An operation for a logical device has been mapped to the raw block device.

Name

trace_block_rq_remap — map request for a block operation request

Synopsis

`void trace_block_rq_remap (`	`q`,
	`rq`,
	`dev`,
	`from)`;

struct request_queue * q;
struct request * rq;
dev_t dev;
sector_t from;

Arguments

q: queue holding the operation
rq: block IO operation request
dev: device for the operation
from: original sector for the operation

Description

The block operation request rq in q has been remapped.

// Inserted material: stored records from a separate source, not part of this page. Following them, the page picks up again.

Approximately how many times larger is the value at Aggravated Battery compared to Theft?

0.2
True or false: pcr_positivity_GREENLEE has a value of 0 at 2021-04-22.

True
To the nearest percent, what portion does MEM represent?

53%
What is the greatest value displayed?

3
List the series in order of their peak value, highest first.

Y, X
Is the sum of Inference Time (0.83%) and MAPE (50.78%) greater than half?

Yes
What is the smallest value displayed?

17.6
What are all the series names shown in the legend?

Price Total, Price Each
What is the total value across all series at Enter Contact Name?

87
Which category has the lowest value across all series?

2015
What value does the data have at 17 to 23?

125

The block operation request rq holds the current information and from hold the original sector.

Chapter 5. Workqueue

Table of Contents

trace_workqueue_queue_work — called when a work gets queued
trace_workqueue_activate_work — called when a work gets activated
trace_workqueue_execute_start — called immediately before the workqueue callback
trace_workqueue_execute_end — called immediately before the workqueue callback

Name

trace_workqueue_queue_work — called when a work gets queued

Synopsis

`void trace_workqueue_queue_work (`	`req_cpu`,
	`cwq`,
	`work)`;

unsigned int req_cpu;
struct cpu_workqueue_struct * cwq;
struct work_struct * work;

Arguments

req_cpu: the requested cpu
cwq: pointer to struct cpu_workqueue_struct
work: pointer to struct work_struct

Description

This event occurs when a work is queued immediately or once a delayed work is actually queued on a workqueue (ie: once the delay has been reached).

Name

trace_workqueue_activate_work — called when a work gets activated

Synopsis

void trace_workqueue_activate_work ( work);

struct work_struct * work;

Arguments

work: pointer to struct work_struct

Description

This event occurs when a queued work is put on the active queue, which happens immediately after queueing unless max_active limit is reached.

Name

trace_workqueue_execute_start — called immediately before the workqueue callback

Synopsis

void trace_workqueue_execute_start ( work);

struct work_struct * work;

Arguments

work: pointer to struct work_struct

Description

Allows to track workqueue execution.

Name

trace_workqueue_execute_end — called immediately before the workqueue callback

Synopsis

void trace_workqueue_execute_end ( work);

struct work_struct * work;

Arguments

work: pointer to struct work_struct

Description

Allows to track workqueue execution.